Fatto sta che, non a caso, nei materiali si fa riferimento alla grave carenza di munizioni che deve affrontare l’esercito ucraìno. Anzi, proprio su questo, sono state rivelate intercettazioni di conversazioni tra alti funzionari della sicurezza nazionale sudcoreana sul fatto che il paese venderebbe proiettili di artiglieria che potrebbero essere usati in Ucraìna.
Ciò ha portato a una reazione politica a Seoul, dove esponenti dell’opposizione hanno denunciato quella che hanno definito “una chiara violazione della nostra sovranità da parte degli Stati Uniti”. Reazioni anche da parte di Israele che respinge le accuse di un’attività del Mossad legata all’invio di armi letali in Ucraìna. Mentre anche altri paesi europei, tra cui la Bulgaria, sarebbero pronti ad inviare a Kiev armi e aerei da combattimento.

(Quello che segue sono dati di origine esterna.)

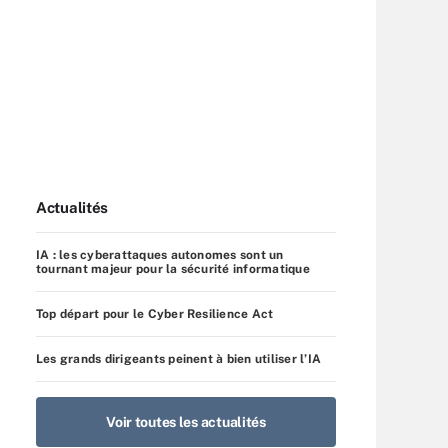
Actualités
IA : les cyberattaques autonomes sont un
tournant majeur pour la sécurité informatique
Top départ pour le Cyber Resilience Act
Les grands dirigeants peinent à bien utiliser l’IA
Voir toutes les actualités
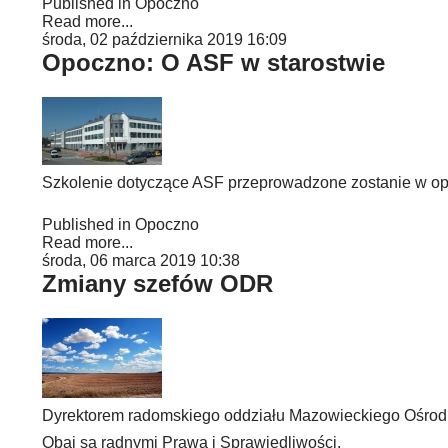
Published in
Opoczno
Read more...
środa, 02 października 2019 16:09
Opoczno: O ASF w starostwie
Szkolenie dotyczące ASF przeprowadzone zostanie w opo
Published in
Opoczno
Read more...
środa, 06 marca 2019 10:38
Zmiany szefów ODR
Dyrektorem radomskiego oddziału Mazowieckiego Ośrodk
Obaj są radnymi Prawa i Sprawiedliwości.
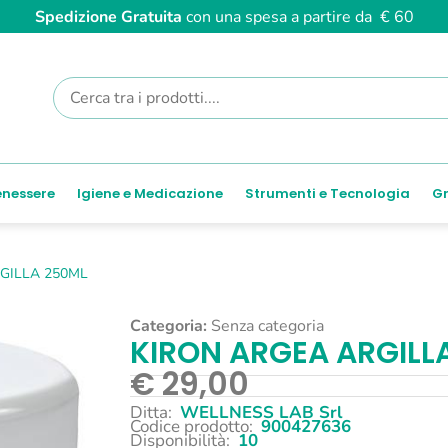
Spedizione Gratuita
con una spesa a partire da € 60
enessere
Igiene e Medicazione
Strumenti e Tecnologia
Gr
GILLA 250ML
Categoria:
Senza categoria
KIRON ARGEA ARGILL
€
29,00
Ditta:
WELLNESS LAB Srl
Codice prodotto:
900427636
Disponibilità:
10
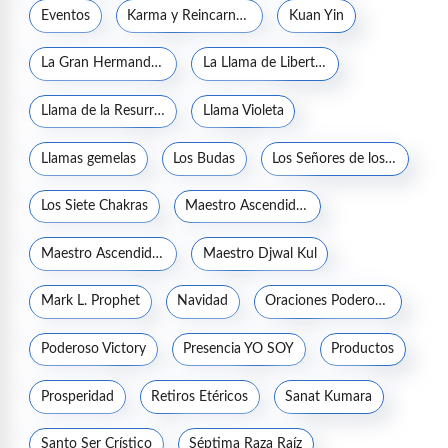
Eventos
Karma y Reincarnación
Kuan Yin
La Gran Hermandad Blanca
La Llama de Libertad
Llama de la Resurrección
Llama Violeta
Llamas gemelas
Los Budas
Los Señores de los Siete Rayos
Los Siete Chakras
Maestro Ascendido Jesucristo
Maestro Ascendido Kuthumi
Maestro Djwal Kul
Mark L. Prophet
Navidad
Oraciones Poderosas
Poderoso Victory
Presencia YO SOY
Productos
Prosperidad
Retiros Etéricos
Sanat Kumara
Santo Ser Crístico
Séptima Raza Raíz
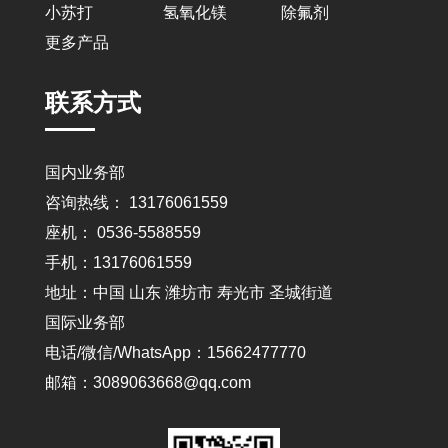
小苏打
氢氧化镁
除氟剂
更多产品
联系方式
国内业务部
咨询热线： 13176061559
座机： 0536-5588559
手机：13176061559
地址：中国 山东 潍坊市 寿光市 圣城街道
国际业务部
电话/微信/WhatsApp：15662477770
邮箱：3089063668@qq.com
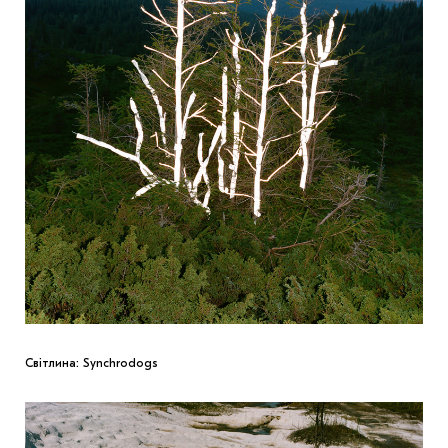
Світлина: Synchrodogs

Sul fronte opposto un documento parla invece di accordi tra Mosca e il presidente egiziano al-Sisi per la fornitura di 40mila razzi alla Russia. Affermazione smentita prima da un alto funzionario egiziano e poi anche dal portavoce del Consiglio di sicurezza nazionale della Casa Bianca, John Kirby: «non abbiamo alcuna indicazione che l’Egitto stia fornendo capacità di armi letali alla Russia».
Da ricordare che il Cairo è uno dei principali destinatari al mondo di aiuti bellici americani. E che l’export di armi dalla Russia all’Egitto è aumentato del 44% (terzo destinatario al mondo dopo India e Cina), secondo gli ultimi, recenti dati del Sipri.
E mentre, esperti cinesi affermano che “la recente fuga di documenti sull’esercito ucraìno ha messo in luce che la disunione, la sfiducia e le divergenze tra Stati Uniti, Occidente e Ucraìna che sono gravi e continuano a peggiorare” e che “Washington è il più grande ostacolo per la comunità internazionale nel promuovere un cessate il fuoco e colloqui di pace”, non si registra nessuna reazione, fino a questo momento, dai leader africani.